**EXERCISE:**
Extract all lines from the data beneath that include the word "Message".

Segment Open

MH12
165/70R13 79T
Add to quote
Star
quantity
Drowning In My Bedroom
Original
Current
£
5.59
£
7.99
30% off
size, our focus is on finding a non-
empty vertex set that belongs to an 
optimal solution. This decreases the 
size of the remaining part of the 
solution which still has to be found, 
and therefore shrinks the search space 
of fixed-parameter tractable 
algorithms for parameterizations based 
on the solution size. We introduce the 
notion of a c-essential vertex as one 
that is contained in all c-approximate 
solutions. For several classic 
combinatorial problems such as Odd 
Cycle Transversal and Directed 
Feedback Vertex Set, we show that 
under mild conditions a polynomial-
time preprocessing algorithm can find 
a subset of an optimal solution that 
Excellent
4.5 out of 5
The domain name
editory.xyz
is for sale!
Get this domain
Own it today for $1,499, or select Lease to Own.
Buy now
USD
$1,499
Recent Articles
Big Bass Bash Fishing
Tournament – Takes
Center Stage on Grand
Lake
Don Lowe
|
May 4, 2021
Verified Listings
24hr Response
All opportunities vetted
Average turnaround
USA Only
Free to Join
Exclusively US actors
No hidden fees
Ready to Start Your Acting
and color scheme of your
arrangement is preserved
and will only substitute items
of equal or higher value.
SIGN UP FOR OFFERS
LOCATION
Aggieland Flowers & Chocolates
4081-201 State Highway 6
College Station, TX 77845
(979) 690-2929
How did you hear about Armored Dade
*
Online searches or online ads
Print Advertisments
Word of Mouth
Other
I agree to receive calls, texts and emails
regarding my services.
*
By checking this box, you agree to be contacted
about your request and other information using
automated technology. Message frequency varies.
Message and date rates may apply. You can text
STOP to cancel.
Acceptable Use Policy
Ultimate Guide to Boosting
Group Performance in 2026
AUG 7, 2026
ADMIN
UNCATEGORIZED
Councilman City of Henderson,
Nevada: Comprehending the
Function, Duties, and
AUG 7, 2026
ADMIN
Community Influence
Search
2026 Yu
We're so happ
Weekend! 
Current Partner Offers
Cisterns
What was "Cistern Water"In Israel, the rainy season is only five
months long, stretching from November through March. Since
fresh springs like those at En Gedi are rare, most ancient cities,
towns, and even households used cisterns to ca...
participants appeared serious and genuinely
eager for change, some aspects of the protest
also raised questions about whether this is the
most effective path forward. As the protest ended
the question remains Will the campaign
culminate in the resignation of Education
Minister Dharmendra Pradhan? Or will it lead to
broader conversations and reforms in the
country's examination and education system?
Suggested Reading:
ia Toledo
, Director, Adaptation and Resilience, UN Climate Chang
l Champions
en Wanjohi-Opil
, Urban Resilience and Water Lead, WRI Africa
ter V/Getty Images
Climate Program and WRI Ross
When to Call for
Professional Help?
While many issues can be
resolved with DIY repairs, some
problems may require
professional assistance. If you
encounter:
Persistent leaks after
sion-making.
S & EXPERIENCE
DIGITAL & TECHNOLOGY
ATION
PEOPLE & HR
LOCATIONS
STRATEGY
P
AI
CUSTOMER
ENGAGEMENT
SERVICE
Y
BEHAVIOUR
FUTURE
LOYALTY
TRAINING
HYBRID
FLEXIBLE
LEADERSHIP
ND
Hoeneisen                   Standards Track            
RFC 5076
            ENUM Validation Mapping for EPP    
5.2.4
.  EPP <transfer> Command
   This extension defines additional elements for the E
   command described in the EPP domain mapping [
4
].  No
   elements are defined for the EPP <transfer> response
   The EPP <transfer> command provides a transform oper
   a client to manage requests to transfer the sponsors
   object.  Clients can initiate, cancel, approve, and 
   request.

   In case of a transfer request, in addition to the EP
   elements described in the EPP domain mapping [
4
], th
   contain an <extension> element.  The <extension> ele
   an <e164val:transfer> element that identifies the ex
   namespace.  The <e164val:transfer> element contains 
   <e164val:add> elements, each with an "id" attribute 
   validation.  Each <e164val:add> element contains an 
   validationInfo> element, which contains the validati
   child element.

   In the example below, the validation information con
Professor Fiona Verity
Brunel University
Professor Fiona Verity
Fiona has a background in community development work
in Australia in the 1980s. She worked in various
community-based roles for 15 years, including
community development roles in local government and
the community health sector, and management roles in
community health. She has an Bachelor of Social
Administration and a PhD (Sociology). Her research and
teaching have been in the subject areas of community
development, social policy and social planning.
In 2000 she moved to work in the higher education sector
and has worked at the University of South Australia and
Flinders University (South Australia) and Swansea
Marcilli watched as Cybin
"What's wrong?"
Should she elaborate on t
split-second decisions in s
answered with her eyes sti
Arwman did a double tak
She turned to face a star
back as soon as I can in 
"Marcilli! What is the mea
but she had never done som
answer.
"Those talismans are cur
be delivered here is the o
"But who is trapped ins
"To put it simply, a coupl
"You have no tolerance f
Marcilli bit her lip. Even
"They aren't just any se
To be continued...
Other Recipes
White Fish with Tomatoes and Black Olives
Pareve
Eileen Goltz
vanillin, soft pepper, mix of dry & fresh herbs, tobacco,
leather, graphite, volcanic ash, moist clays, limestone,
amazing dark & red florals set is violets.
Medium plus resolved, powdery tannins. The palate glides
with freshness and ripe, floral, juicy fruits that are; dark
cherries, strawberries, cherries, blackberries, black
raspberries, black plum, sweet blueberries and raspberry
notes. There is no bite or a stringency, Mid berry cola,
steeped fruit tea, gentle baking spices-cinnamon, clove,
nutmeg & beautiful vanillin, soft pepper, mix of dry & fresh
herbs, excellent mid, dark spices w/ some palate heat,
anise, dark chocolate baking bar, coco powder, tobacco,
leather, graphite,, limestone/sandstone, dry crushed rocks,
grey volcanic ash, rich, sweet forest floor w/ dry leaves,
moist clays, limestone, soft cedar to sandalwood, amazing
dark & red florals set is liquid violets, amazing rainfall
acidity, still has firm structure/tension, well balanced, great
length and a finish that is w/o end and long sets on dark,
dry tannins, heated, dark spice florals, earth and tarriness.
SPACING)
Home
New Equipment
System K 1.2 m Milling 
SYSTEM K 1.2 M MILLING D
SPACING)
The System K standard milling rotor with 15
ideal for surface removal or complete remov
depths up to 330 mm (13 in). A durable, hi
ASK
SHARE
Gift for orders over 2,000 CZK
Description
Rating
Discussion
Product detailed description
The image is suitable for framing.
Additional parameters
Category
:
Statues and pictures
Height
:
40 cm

Segment Closed

**TASK RESPONSE:**
automated technology. Message frequency varies.
Message and date rates may apply. You can text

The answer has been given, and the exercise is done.